Una stanza tutta per sé

 

“Finché scrivete quello che volete scrivere, questo è ciò che conta, e, se conti per secoli o per ore, nessuno può dirlo. Ma sacrificare un capello della testa della la vostra visione, una sfumatura di colore, in ossequio a qualche Direttore scolastico, con una coppa d’argento in mano, o a qualche professore con il suo righello nella manica, è il tradimento più abbietto, e la perdita della fortuna e della castità, che a quanto si diceva era il più grande dei disastri umani, in confronto non è che un morso di pulce”.

 

“Poiché si tratta di un fatto, che non c’è un solo braccio al quale appoggiarsi, ma che dobbiamo fare la nostra strada da sole e che dobbiamo essere in relazione con il mondo della realtà e non soltanto con il mondo degli uomini e delle donne, allora si presenterà finalmente l’opportunità, e quella poetessa morta, che era la sorella di Shakespeare [2], ritornerà al corpo dal quale tante volte ormai ha dovuto spogliarsi.

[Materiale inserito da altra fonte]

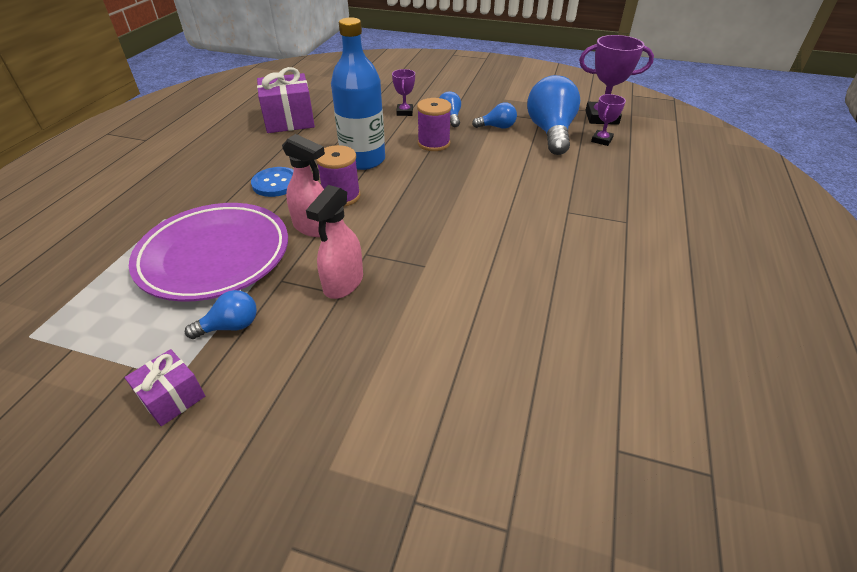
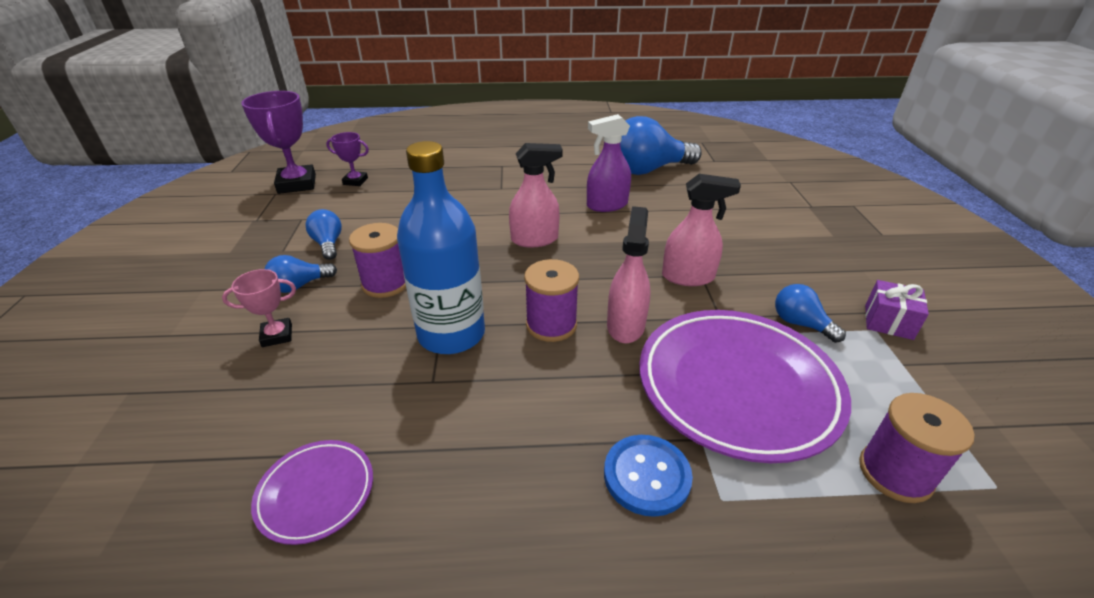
camera: 110 degrees left, 5 degrees down
(92, 292) = (895, 473): none -> purple spool
(276, 183) = (555, 403): blue button -> blue button (646, 476)
(289, 120) = (316, 493): purple gift -> purple plate
(404, 112) = (277, 335): purple trophy -> pink trophy
(457, 212) = (535, 239): none -> pink spray bottle
(503, 273) = (606, 205): none -> purple spray bottle
(550, 132) = (340, 209): blue light bulb -> blue light bulb (648, 170)

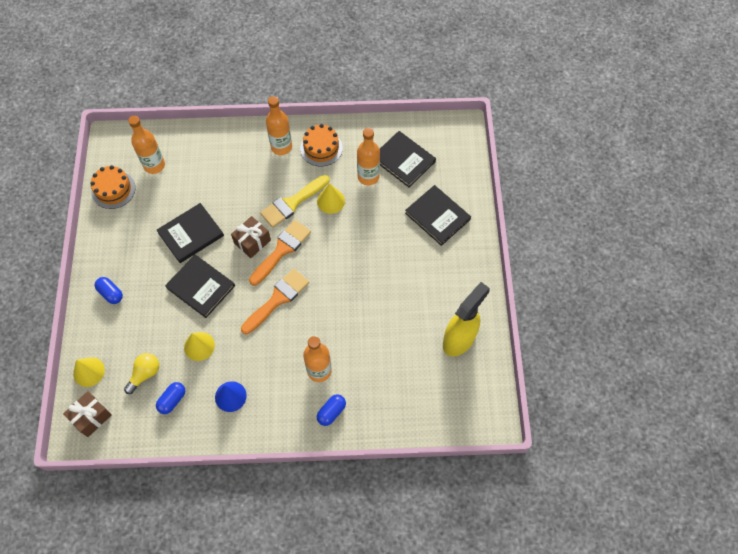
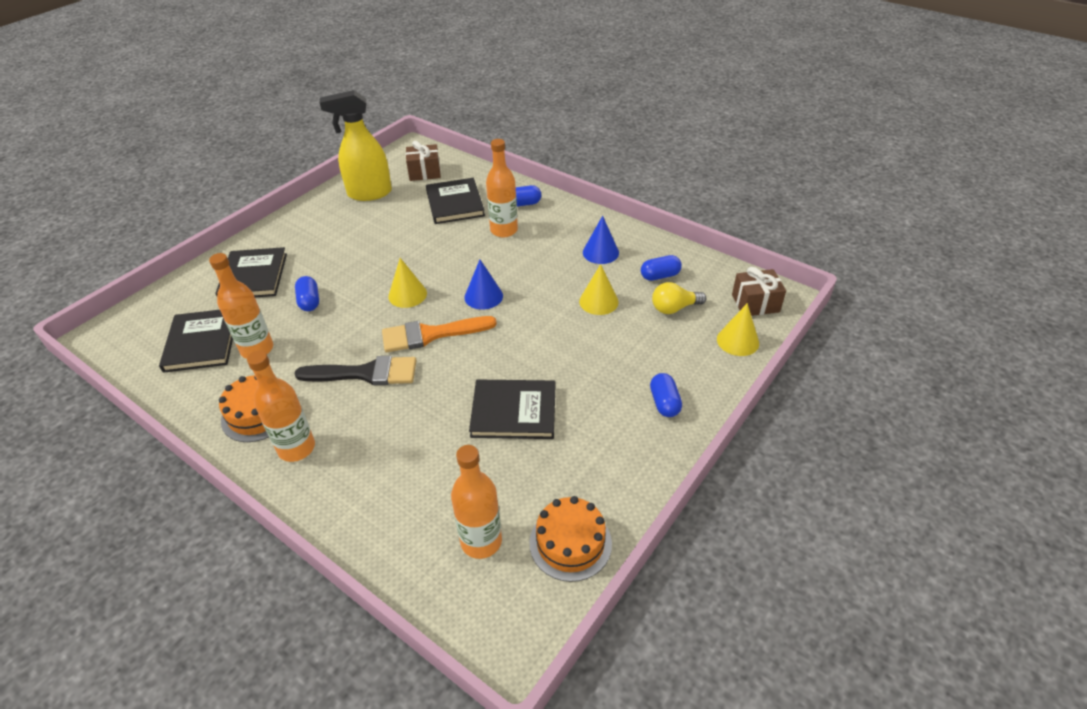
camera: 140 degrees left, 20 degrees down
(201, 287) = (551, 350): black book -> black book (455, 203)
(252, 242) = (452, 361): brown gift -> brown gift (424, 172)
(277, 299) = (483, 296): orange brush -> blue cone
(292, 203) = (365, 373): yellow brush -> black brush
(331, 201) = (325, 350): yellow cone -> yellow cone (407, 294)
(379, 223) = (309, 301): none -> blue capsule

Attingendo la sua vita dalla vita di quelle sconosciute che l’hanno preceduta, come prima di lei fece suo fratello, nascerà la poetessa. [3] E offrirle questa opportunità, a me sembra comincia a dipendere da voi … Ma che lei possa nascere senza quella preparazione, senza quello sforzo da parte nostra, senza la precisa convinzione che una volta rinata le sarà possibile vivere e scrivere la sua poesia, è una cosa che davvero non possiamo aspettarci perché sarebbe impossibile. Ma io sono convinta che lei verrà, se lavoreremo per lei, e che lavorare così, anche se in povertà o nell’oscurità, vale certamente la pena”.